Margaret Regan has been attending the St. Patrick's Day parade every year for 20 years and this was no exception.

"I'm Irish - why shouldn't I celebrate my heritage?" Regan said, smiling in Saturday's sunshine wearing a bright green sweater.The parade has gotten better over the years, the veteran parade-watcher said. "There are lots of different groups that want to get involved in the parade and the floats have improved," she said.

"One of the fun things about this parade is that it has pulled the Irish people together," she said.

The parade also is the catalyst for some greater social good done by the Hibernian Society, which sponsors the parade and related St. Patrick's Day events. Among other things, Regan said, the society not only upholds Irish traditions through activities like this but also helps the entire community through civic activities such as public television fund-raisers.

The parade had a new route this year because of street construction, but that didn't seem to dampen the enthusiasm of people lining the streets.

"It's a festive time and everyone is unified, even if they're not Irish," said Judy Fuwell, whose husband, Paul, is of Irish heritage.

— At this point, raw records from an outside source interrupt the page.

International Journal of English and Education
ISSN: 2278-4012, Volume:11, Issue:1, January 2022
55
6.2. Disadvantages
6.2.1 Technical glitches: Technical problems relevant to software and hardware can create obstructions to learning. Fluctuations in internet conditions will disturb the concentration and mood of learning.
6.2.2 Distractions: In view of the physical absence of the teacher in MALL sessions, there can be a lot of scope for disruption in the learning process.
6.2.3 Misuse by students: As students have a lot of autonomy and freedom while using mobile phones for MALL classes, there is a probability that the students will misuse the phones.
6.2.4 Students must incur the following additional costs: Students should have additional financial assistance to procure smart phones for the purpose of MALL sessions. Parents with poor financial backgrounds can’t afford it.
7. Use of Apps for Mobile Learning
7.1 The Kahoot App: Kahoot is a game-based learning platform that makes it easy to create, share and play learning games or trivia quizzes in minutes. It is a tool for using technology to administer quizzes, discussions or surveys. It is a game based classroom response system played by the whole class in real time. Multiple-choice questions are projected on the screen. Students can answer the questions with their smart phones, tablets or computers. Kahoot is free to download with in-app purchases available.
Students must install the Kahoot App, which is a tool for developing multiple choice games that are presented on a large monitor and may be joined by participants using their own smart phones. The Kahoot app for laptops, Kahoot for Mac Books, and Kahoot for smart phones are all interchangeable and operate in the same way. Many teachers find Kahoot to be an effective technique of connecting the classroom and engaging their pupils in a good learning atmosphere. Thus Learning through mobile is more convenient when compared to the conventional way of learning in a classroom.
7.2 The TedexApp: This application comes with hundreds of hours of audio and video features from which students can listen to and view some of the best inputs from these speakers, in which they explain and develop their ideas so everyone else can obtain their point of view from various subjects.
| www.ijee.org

The couple was at the parade with children Shelley, 13, who said her favorite color is green, and Michael, 13 months, who was attending his first parade.

The Fuwells plans to have a "green meal" on Tuesday, the real St. Patrick's Day, to continue their celebration. "I like the Irish traditionals, but my family doesn't like corned beef and cabbage or Irish stew. So we cook a green dinner. We dye eggs green and I buy those Hostess green Sno-Balls. I also have green bread from the bakers so we'll have green sandwiches," Judy Fuwell said.

She said she can't remember when she first began attending the parade. "We've been doing it since my kids were little and I've got one who is 22."

Matt and Erin Tinney said this was their first year watching the parade, but they plan to make it an annual event with their son, Christopher, 2. "We're both of Irish descent," he said. "It's something fun and entertaining," she said.

Susan Carter, who sported a painted shamrock on her face and shamrock earrings, rested with son Justin, 2, at the Gallivan Center after participating in the parade on behalf of Squatters. Her husband is general manager of the restaurant. "It was fun. There were more people than I expected there would be," she said. However, young Justin got tired and eventually found it hard to keep waving.

Both Kyle and Rita Harvey are of Scottish descent, but they turned out for the parade anyhow with McKenna, 3, and Tanner, 2, who were both dressed in tartan.

"We're just doing something with the family," Kyle Harvey said. "Everyone's Irish on St. Patrick's Day."